The results are nested by cell type. To look at a specific knockout term, you can unnest the dataframe and filter:

genes_within_cell_state = genes_within_cell_state %>% tidyr::unnest(genes_within_cell_group)
genes_within_cell_state %>% filter(term == "tbx16,msgn1") %>% tidyr::unnest(perturb_effects)

term mean_log_sf ctrl_log_sf detected_genes ctrl_detected_genes id perturb_to_ctrl_raw_lfc perturb_to_ctrl_raw_lfc_se perturb_to_ctrl_raw_p_value perturb_to_ctrl_shrunken_lfc perturb_to_ctrl_shrunken_lfc_se perturb_to_ctrl_p_value effect_skew log_mean_expression coefficient_mode cell_group
tbx16,msgn1 3.955547 2.302981 6042.273 2235.279 ENSDARG00000000002 -0.08138754 0.8304913 0.46096644 -0.007389409 0.25044809 0.7034408 -2.799458 -5.560817 -0.02203216 paraxial mesoderm (tbx16+)
tbx16,msgn1 3.955547 2.302981 6042.273 2235.279 ENSDARG00000000018 0.88256012 0.3981750 0.01332819 0.314546764 0.34338591 0.3002582 -2.799458 -3.133384 -0.02203216 paraxial mesoderm (tbx16+)
tbx16,msgn1 3.955547 2.302981 6042.273 2235.279 ENSDARG00000000019 0.04861553 0.2461786 0.42172566 0.014027290 0.13301079 0.7339044 -2.799458 -2.514816 -0.02203216 paraxial mesoderm (tbx16+)
tbx16,msgn1 3.955547 2.302981 6042.273 2235.279 ENSDARG00000000068 0.03918378 0.3448263 0.45476421 0.008933895 0.16490703 0.7267108 -2.799458 -3.313506 -0.02203216 paraxial mesoderm (tbx16+)
tbx16,msgn1 3.955547 2.302981 6042.273 2235.279 ENSDARG00000000069 0.22385107 0.2309466 0.16620371 0.076271650 0.15154521 0.5804131 -2.799458 -2.281009 -0.02203216 paraxial mesoderm (tbx16+)
tbx16,msgn1 3.955547 2.302981 6042.273 2235.279 ENSDARG00000000086 -0.04488597 0.1612511 0.39036776 -0.014688242 0.09378365 0.7574802 -2.799458 -1.528009 -0.02203216 paraxial mesoderm (tbx16+)
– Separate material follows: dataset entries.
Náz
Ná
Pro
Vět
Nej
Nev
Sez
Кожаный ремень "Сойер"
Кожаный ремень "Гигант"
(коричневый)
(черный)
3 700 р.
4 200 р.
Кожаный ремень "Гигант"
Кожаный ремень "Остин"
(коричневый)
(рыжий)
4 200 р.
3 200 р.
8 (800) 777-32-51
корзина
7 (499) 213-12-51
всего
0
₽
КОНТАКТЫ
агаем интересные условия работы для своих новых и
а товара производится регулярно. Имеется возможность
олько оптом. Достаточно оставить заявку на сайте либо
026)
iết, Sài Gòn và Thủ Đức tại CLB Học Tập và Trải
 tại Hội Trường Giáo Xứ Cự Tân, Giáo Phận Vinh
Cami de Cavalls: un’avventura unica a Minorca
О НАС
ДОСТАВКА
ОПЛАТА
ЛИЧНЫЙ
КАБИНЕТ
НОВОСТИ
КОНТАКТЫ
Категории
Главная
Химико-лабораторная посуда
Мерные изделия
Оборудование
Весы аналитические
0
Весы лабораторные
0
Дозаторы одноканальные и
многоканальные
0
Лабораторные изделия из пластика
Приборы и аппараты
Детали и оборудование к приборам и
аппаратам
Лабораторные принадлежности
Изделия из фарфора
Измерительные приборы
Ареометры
Pax3a is a MLP gene observed in paraxial mesoderm progenitors as they commit to either head and neck mesoderm or fast muscle fates.

plot_gene_expr(muscle_state_graph, genes = c("pax3a"), node_size = 4, plot_labels = F) + 
  theme(legend.position = "right")

In the tbx16-msgn1 crispants, all of which fail to generate skeletal muscle properly, pax3a, a key regulator of myogenesis was differentially expressed in myogenic progenitors.
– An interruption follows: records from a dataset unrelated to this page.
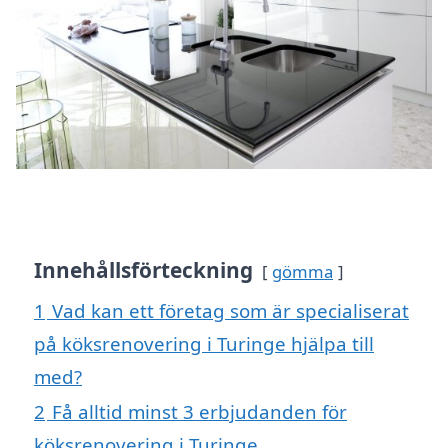
Innehållsförteckning
gömma
1
Vad kan ett företag som är specialiserat
på köksrenovering i Turinge hjälpa till
med?
2
Få alltid minst 3 erbjudanden för
köksrenovering i Turinge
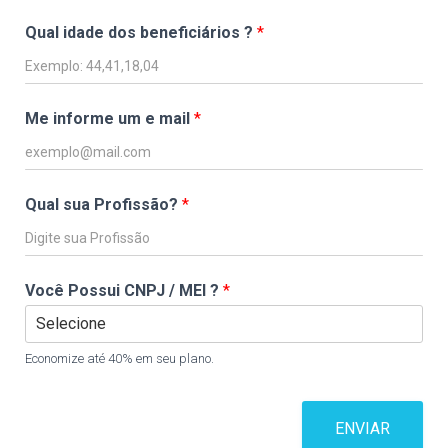
Qual idade dos beneficiários ?
*
Me informe um e mail
*
Qual sua Profissão?
*
Você Possui CNPJ / MEI ?
*
Economize até 40% em seu plano.
ENVIAR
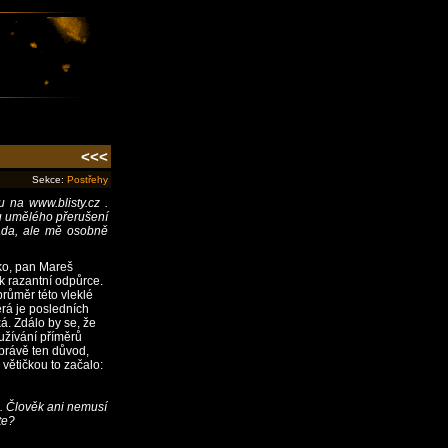
<<<
Sekce:
Postřehy
 na www.blisty.cz .
u umělého přerušení
řada, ale mě osobně
sko, pan Mareš
k razantní odpůrce.
růměr této vleklé
erá je posledních
. Zdálo by se, že
užívání příměrů
 právě ten důvod,
větičkou to začalo:
. Člověk ani nemusí
te?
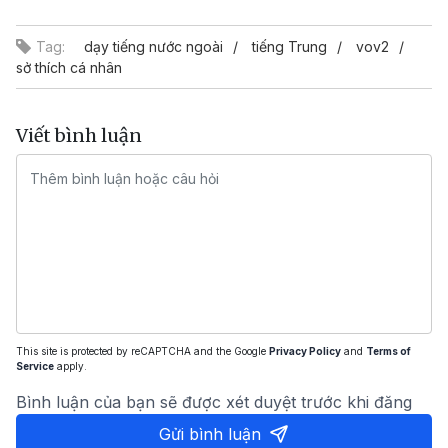
Video
Tag:
dạy tiếng nước ngoài
tiếng Trung
vov2
sở thích cá nhân
Viết bình luận
This site is protected by reCAPTCHA and the Google
Privacy Policy
and
Terms of
Service
apply.
Bình luận của bạn sẽ được xét duyệt trước khi đăng
Gửi bình luận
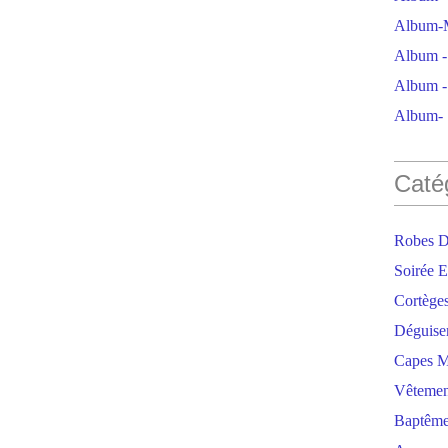
Album-M
Album - 
Album - 
Album- S
Caté
Robes D
Soirée E
Cortège
Déguise
Capes M
Vêtemen
Baptêm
term cell_group gene_short_name perturb_to_ctrl_shrunken_lfc perturb_to_ctrl_p_value
tbx16,msgn1 paraxial mesoderm (tbx16+) pax3a -1.0584180 1.397403e-08
tbx16,msgn1 paraxial mesoderm (pax3+, pax7-) pax3a -0.7609017 2.913705e-05

... we can plot the DEG fold change of pax3a in the tbx16-msgn1 mutant on the platt graph:

plot_degs(muscle_state_graph, tbx16_degs %>% 
            filter(term == "tbx16,msgn1", gene_short_name == "pax3a"), node_size = 4.5)
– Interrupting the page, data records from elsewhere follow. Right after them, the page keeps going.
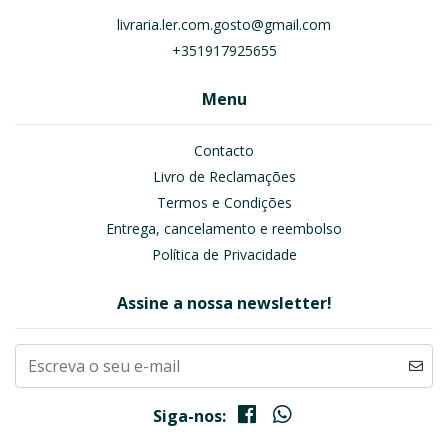
livraria.ler.com.gosto@gmail.com
+351917925655
Menu
Contacto
Livro de Reclamações
Termos e Condições
Entrega, cancelamento e reembolso
Política de Privacidade
Assine a nossa newsletter!
Siga-nos:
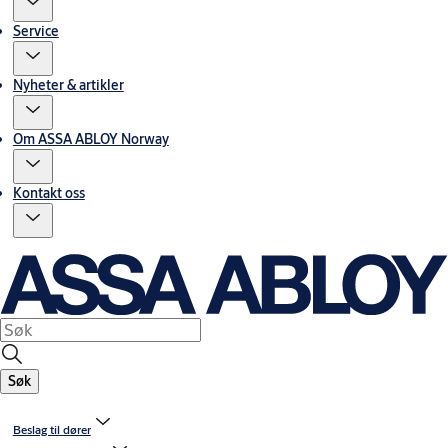
Service
Nyheter & artikler
Om ASSA ABLOY Norway
Kontakt oss
Søk
Beslag til dører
For more information about plotting on a Platt graph, see our plotting page.

References

  1. Hobert, O. Terminal selectors of neuronal identity. Curr. Top. Dev. Biol. 116, 455–475 (2016).
  2. Laslo, P. et al. Multilineage transcriptional priming and determination of alternate hematopoietic cell fates. Cell 126, 755–766 (2006).
  3. Qiu, C. et al. Systematic reconstruction of cellular trajectories across mouse embryogenesis. Nat. Genet. 54, 328–341 (2022).
  4. Packer, J. S. et al. A lineage-resolved molecular atlas of C. elegans embryogenesis at single-cell resolution. Science 365, (2019).